The new law doesn’t exempt shipments below a specific dollar value, but policing individual packages would be a resource-intensive operation for the customs agency. “[Customs] is not going to scrutinize these little under-$800 shipments to the same extent as they would a cargo container full of goods heading to a brand store,” Levitt says.

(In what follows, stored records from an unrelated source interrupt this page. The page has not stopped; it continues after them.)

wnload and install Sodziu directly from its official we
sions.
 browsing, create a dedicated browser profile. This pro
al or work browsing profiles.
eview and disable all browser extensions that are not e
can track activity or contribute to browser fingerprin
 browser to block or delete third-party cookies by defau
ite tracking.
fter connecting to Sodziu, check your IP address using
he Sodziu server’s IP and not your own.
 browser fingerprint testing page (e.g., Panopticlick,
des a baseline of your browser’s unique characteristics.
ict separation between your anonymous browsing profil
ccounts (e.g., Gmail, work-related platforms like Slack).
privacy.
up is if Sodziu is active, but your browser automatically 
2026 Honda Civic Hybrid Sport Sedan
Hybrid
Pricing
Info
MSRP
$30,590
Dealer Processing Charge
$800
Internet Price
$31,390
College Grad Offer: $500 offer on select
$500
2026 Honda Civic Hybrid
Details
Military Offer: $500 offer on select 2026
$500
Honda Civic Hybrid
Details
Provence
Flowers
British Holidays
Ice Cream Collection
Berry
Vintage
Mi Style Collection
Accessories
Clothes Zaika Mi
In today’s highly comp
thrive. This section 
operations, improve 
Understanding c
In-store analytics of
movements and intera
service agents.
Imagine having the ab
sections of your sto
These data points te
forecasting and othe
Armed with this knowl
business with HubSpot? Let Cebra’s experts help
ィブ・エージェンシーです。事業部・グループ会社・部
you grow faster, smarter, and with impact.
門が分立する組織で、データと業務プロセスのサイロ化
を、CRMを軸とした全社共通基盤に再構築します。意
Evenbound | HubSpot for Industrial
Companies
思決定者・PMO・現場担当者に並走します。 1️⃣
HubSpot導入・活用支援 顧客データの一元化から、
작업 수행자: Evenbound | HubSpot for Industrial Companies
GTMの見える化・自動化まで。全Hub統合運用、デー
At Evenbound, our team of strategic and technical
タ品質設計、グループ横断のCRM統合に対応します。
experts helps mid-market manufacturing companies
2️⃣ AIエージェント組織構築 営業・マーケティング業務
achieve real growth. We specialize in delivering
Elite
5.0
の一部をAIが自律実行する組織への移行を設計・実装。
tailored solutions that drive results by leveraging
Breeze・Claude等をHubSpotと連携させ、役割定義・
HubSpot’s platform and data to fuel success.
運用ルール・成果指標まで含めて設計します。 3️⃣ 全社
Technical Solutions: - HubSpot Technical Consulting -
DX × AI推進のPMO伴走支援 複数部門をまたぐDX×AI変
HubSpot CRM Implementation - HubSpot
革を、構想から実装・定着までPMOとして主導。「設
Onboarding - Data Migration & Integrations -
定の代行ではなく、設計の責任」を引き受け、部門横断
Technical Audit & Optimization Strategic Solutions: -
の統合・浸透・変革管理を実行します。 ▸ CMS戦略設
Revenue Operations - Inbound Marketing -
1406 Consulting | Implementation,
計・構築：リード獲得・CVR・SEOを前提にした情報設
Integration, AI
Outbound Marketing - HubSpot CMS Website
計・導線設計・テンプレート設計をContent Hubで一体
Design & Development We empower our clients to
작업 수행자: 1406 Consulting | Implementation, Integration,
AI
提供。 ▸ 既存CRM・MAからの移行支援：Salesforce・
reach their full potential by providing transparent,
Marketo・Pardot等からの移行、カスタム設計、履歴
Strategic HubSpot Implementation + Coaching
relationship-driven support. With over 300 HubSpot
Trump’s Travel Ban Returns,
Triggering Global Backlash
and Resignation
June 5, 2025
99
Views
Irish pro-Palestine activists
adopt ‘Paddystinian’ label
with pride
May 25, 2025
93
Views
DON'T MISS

Even if customs agents wanted to expend the resources to flag every Shein parcel, shipments sent from the brand would be hard to identify. First, there’s the issue of volume. According to the U.S. Customs and Border Protection, the bureau receives nearly 2 million packages valued at $800 and under per day. Over a tenth of the value of Chinese exports to the U.S. now arrive in the form of de minimis packages, customs data reviewed by the Wall Street Journal show, soaring from less than 1% a decade ago. According to the Journal, the U.S. imported $67 billion worth of de minimis shipments in 2020, up from $40.5 million worth in 2012, with China accounting for over $46 billion of them. The Uyghur Forced Labor Prevention Act unlocked $27 million in new funding for customs to enforce the law, but experts are unsure if that’s enough money to cover the legislation’s massive scope.
Second, there’s the matter of identifying shipments from Shein. The de minimis regulation requires minimal data on shipping forms, meaning the true identity of the sender is easy to obscure. The parcels Shein sends via air cargo can list individual customers or third party customs brokers as the “importer,” and the warehouse or logistics firm that last touched the parcel—rather than Shein itself—as the “seller.” E-commerce platforms’ reliance on third-parties makes it hard for customs agents to obtain “adequate information on the [true] identity” of the seller, says Lawrence Friedman, partner at Barnes Richardson who focuses on trade disputes with the U.S. Customs and Border Protection.
The U.S. customs agency has admitted that the information it receives on de minimis parcels isn’t enough to “target efficiently… and assess the security risks” posed by such shipments. The agency in 2019 launched an ongoing pilot program that asked e-commerce brands, logistics providers, and couriers to voluntarily submit more data on de minimis shipments, acknowledging that the agency “may not receive any advance information on the entity… such as the seller or manufacturer” sending the shipment to the U.S.
Elva Muneton, the acting executive in charge of implementing the new law for U.S. customs, says the act “applies to everything and anything;” there are no exceptions for low-value shipments. On Friday, Robert Silvers, an under secretary for the Department of Homeland Security, vowed strict enforcement of the new law when it takes effect Tuesday. “We will not allow goods made with forced labor to enter this country,” and “our timely and strong implementation of this law is proof of our commitment to that,” he said.
But Tang argues that the potential for direct-to-consumer brands like Shein to skirt scrutiny makes the legislation more of a political statement that serves to highlight U.S. opposition to China’s alleged abuses in Xinjiang than an effective tool to stop forced labor.